St. Austell – other end of the street from Double’s constituency office we shared a slightly covered entrance with Jehovah’s Witnesses and when the wind got up we had to catch the leaflets flying around and check which was which – there was a bad busker on the other side of the street, he drove so many people our way. Unlike the amazing saxophonist in Falmouth we wanted as near as possible.

Hayle – opposite the train station and someone squaring up to Rod, no chance against two degrees and a judo black belt!

St. Ives – Howard was having trouble with a binary question guy, essentially they ask a question then say loudly “right or wrong?” If you say right you lose ground and if you say wrong the temperature rises. So I suggested politely I liked questions with at least three answers and he was off with a curse.

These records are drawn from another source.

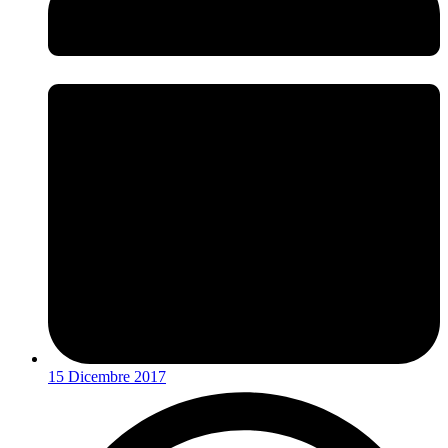
15 Dicembre 2017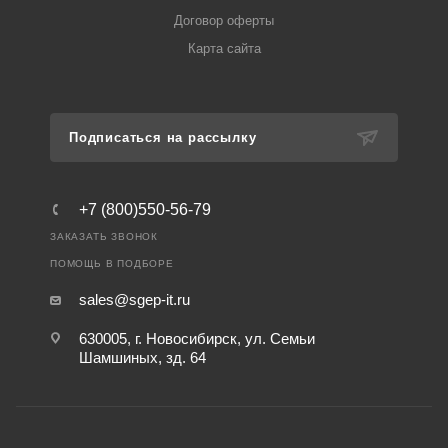
Договор оферты
Карта сайта
Подписаться на рассылку
+7 (800)550-56-79
ЗАКАЗАТЬ ЗВОНОК
ПОМОЩЬ В ПОДБОРЕ
sales@sgep-it.ru
630005, г. Новосибирск, ул. Семьи
Шамшиных, зд. 64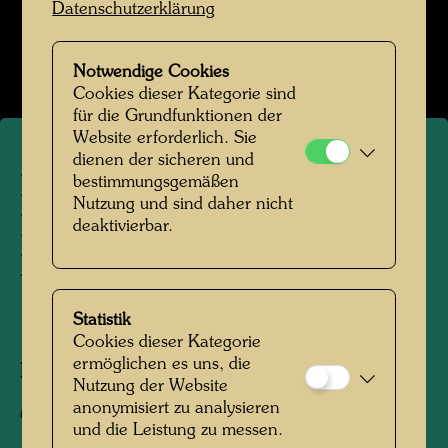
Datenschutzerklärung
Das Schiff Regentag 1968-1999
Bildergalerie öffnen
Notwendige Cookies
Cookies dieser Kategorie sind
für die Grundfunktionen der
Website erforderlich. Sie
dienen der sicheren und
Hundertwassers Schiff
bestimmungsgemäßen
Nutzung und sind daher nicht
REGENTAG in der Bay of
deaktivierbar.
Islands
Statistik
1976
Cookies dieser Kategorie
ermöglichen es uns, die
Fotograf:
Unbekannt Unknown
Nutzung der Website
anonymisiert zu analysieren
Copyright:
Hundertwasser Archiv
und die Leistung zu messen.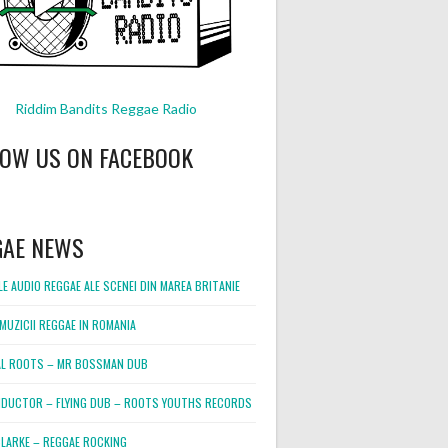
Riddim Bandits Reggae Radio
LOW US ON FACEBOOK
GAE NEWS
E AUDIO REGGAE ALE SCENEI DIN MAREA BRITANIE
MUZICII REGGAE IN ROMANIA
L ROOTS – MR BOSSMAN DUB
DUCTOR – FLYING DUB – ROOTS YOUTHS RECORDS
LARKE – REGGAE ROCKING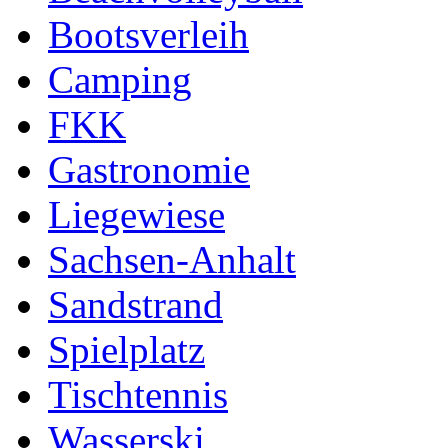
Bootsverleih
Camping
FKK
Gastronomie
Liegewiese
Sachsen-Anhalt
Sandstrand
Spielplatz
Tischtennis
Wasserski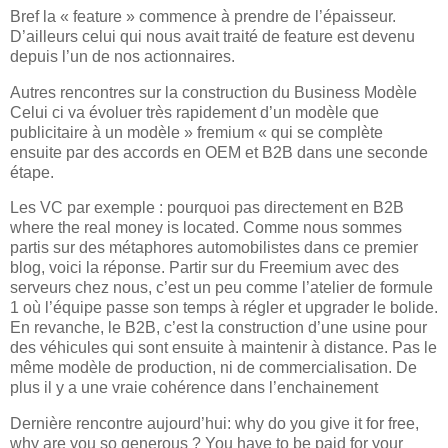
Bref la « feature » commence à prendre de l’épaisseur.
D’ailleurs celui qui nous avait traité de
feature est devenu
depuis l’un de nos actionnaires.
Autres rencontres sur la construction du Business Modèle
Celui ci va évoluer très rapidement d’un modèle que
publicitaire à un modèle » fremium « qui se complète
ensuite par des accords en OEM et B2B dans une seconde
étape.
Les VC par exemple : pourquoi pas directement en B2B
where the real money is located. Comme nous sommes
partis sur des métaphores automobilistes dans ce premier
blog, voici la réponse. Partir sur du Freemium avec des
serveurs chez nous, c’est un peu comme l’atelier de formule
1 où l’équipe passe son temps à régler et upgrader le bolide.
En revanche, le B2B, c’est la construction d’une usine pour
des véhicules qui sont ensuite à maintenir à distance. Pas le
même modèle de production, ni de commercialisation.
De
plus il y a une vraie cohérence dans l’enchainement
Dernière rencontre aujourd’hui: why do you give it for free,
why are you so generous ? You have to be paid for your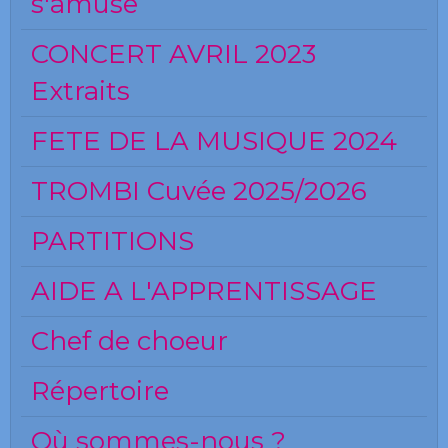
s'amuse
CONCERT AVRIL 2023
Extraits
FETE DE LA MUSIQUE 2024
TROMBI Cuvée 2025/2026
PARTITIONS
AIDE A L'APPRENTISSAGE
Chef de choeur
Répertoire
Où sommes-nous ?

We had a Big Red Bus too but no lies on it – the street stalls where it turned up were a joy but made you think maybe Remain should have tried this sort of thing in 2016.

Final memory – on one of the very first stalls someone was shyly waiting until we’re packing up then saying she didn’t realise we could do anything about Brexit. Well hundreds (thousands?) of street stalls later Brexit is still in the news and heading slowly but surely to the bin.

Now I’ve gone back over these memories something jumps out. The real qualitative difference between what we were doing and the Leave campaigns. We were trying to make sense of a ridiculous situation and giving hope of putting some of it right one day. Leave was propaganda without any consideration of the people they conned, their main website was shut down just after the vote. We will never see a Leave street stall!

It’s not for me to thank people for helping but I’ll try to mention some of those I stood alongside:

Howard, Bev, Dave, Gren, Chris, Emm, Mike and Sue, Tom, Howard H, Sue M, Rosemary, Jessica and many others. During lockdown I even missed the shouties.